"It is raining!!! How wonderful! Long last!". Two faces lift their bleary eyes from their medical records and look at me with a puzzled, almost alarmed air. My colleagues cannot understand what it means, and why of my childish enthusiasm. In this hot summer 2015, a rainy day risks turning the already intolerably hot air into a Turkish bath. "Ugh!" snorts my colleague, "we didn't need this rain!". Instead Yes!
It has been open there for almost two months selection hunting with wild boar in the province of Novara. So far my new area has given me a pleasant view, two new friends, an unknown number of mosquito bites and… not even a bristle!

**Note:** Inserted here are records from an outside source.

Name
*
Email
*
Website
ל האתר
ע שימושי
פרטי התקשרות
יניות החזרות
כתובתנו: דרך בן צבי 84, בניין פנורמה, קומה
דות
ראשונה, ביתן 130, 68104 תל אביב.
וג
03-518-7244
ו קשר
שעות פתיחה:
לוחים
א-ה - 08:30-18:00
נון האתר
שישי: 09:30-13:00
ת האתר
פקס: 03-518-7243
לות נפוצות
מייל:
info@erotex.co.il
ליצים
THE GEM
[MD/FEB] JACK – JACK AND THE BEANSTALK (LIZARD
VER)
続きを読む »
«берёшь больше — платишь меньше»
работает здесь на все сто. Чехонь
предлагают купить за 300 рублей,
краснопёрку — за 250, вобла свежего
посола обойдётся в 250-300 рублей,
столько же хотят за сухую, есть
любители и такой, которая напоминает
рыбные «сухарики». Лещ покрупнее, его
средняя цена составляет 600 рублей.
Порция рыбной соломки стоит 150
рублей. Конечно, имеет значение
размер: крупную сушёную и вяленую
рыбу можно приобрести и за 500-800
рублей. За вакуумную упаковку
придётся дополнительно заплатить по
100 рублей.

Searching the fields sown with corn and soy, with my partners Teresio and Renato we look for some faint sign of the presence of wild boars. We have been going out every evening for weeks and, before setting out, we go to search some fields, woods, brooks, in search of the longed-for claw. But nothing, only roe deer.

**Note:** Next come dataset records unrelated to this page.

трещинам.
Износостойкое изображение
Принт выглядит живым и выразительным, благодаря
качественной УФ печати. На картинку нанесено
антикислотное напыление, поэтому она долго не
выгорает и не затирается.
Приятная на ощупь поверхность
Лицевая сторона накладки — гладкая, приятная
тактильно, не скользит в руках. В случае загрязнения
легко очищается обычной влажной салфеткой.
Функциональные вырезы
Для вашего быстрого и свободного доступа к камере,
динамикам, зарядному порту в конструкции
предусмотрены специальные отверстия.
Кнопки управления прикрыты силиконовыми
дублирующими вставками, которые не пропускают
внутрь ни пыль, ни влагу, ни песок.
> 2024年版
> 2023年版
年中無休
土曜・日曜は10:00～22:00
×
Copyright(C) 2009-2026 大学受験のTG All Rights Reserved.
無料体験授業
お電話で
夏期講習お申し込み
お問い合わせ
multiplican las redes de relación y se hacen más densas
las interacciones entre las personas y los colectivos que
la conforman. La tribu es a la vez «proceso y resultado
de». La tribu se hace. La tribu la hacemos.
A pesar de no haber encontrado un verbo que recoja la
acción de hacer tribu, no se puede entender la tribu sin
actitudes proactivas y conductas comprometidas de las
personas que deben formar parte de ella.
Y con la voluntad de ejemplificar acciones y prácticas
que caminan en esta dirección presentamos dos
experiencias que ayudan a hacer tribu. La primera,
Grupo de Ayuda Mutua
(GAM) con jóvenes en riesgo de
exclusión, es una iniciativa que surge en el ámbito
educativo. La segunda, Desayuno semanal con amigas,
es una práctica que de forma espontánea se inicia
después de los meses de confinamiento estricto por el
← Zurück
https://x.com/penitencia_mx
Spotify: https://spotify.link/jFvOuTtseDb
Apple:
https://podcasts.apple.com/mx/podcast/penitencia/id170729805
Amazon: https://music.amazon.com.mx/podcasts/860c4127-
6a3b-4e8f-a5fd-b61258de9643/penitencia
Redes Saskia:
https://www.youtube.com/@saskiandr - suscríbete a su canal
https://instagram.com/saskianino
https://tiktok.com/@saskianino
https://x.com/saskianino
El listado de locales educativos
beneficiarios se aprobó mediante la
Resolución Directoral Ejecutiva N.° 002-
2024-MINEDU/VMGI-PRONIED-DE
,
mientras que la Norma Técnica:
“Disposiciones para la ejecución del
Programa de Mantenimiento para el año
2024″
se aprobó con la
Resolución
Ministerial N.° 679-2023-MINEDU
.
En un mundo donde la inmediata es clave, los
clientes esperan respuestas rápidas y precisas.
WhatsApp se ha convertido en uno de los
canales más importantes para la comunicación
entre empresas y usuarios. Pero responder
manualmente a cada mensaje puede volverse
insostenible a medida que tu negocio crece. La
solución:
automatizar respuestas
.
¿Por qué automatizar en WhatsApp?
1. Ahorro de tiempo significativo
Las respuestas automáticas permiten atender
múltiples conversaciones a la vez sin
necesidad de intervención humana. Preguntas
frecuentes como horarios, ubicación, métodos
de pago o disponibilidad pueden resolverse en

In the gardens adjacent to our area which, however beautiful, is quite man-made (too much for my taste!) The presence of wild boars has been more often ascertained, and someone has even caught them in the act of crime while honoring the sweaty work of the farmers . Yet, in the hunting area they are neither seen directly nor indirectly.
“Now that it has rained well for forty-eight hours, they will not be able to escape their passages! We just have to be as smart as they are, reconstruct the movements of the herd and possibly shoot well! " Renato winks at me, with the intention of making fun of Teresio for an early season pan on a porcastro. One Friday afternoon we put on our boots and set off on a patrol. It is easy to forget that you are in Piedmont and transport yourself to the jungle with your imagination: mud, heat and mosquitoes make the environment hostile and the walk unpleasant, but our mission is clear. “Stop getting caught by these boars by the nose! They can't be flying! Somewhere they will have to pass! " I try to encourage my friends.
"This here is a mister solengo!" Teresio whispers, placing his foot size 46 alongside the powerful footprint that sinks into the mud for at least three centimeters. “If he's on the trail of the pack, we'll soon find them too,” I add, crossing my fingers in my pockets.
With a few more mosquitoes we go back to the cars, making an appointment for the next morning.
We are now in August, there is a month left until the closing of the selection at boar, and the three of us couldn't even get one! The small and amusing competitions that are established between the selection hunters of the neighboring areas do not tangle us in the least: the game bag was scarce for everyone, but for us it is now a matter of principle! So we agree that for this last month we will also go out at dawn, to increase the possibility of meeting with the coveted ungulate.
I leave Novara at 3.30 in the morning, it's Saturday and many young people dispose of their Friday night revelry chatting quietly under the doors and eating hot croissants. I pass them with the rifle on my shoulder and my boots, "Who knows what they will think?" I wonder. But my thoughts are fixed on that big footprint next to Teresio's boot.
At 4.00 o'clock I post the postcard. Teresio and Renato have already arrived, they live nearby and then at their age sleeping is less pleasant than mine!
We split up according to the positions agreed the night before: Teresio on the roof terrace on the cornfield, furrowed by the small road on which the claw was imprinted. Renato at the exit of the wood, on the border of the area, where the last sown fields merge with the offshoots of the park which begins less than a kilometer away. Me on the roof terrace overlooking the "field of roe deer" (so called by us because its soy attracts many goblins). From my position you can see very well the portion of the forest that acts as a "ring road" to access the fields, an obligatory stop, according to our calculations, for the return of the herd after the nocturnal pasture. It's still dark, it's not hot and you can't hear mosquitoes. These minutes of peace waiting for the morning (and not only!) Repay me for the sacrifice of the alarm clock.
When the sky turns cobalt blue I begin to decipher the shapes: the birches down there, a fox under my roof terrace, in the distance a train of black dots… wild boars! With binoculars I see almost nothing, I frame with the optics, whose brightness allows me to decipher the scene: a herd of wild boars, probably a large sow with porcastri around thirty kilos, is returning to the woods, without going through what I think it was a necessary step.
The estimated distance with the binotelemeter is about 300 meters. The idea of shooting does not come close to me, first of all for the distance but above all for the poor visibility. It is still too dark. In addition, if I fired now, I would risk changing the direction of the pack which, at a guess, seems to be heading right in the direction of Renato.
The roar of Renato's rifle confirms that my predictions were correct. A few minutes after the herd was out of sight, my partner's 308 ball hit one of the creeps. Nothing in fact, for me and Teresio, and one to zero even for the big boar that probably still roams the hills. "It 'sa small animal" we comment together, and in composing the remains with our eyes we pause to check the shoulder blades. Do you ever want that, since for months and months they left no traces ... they were really flying boars!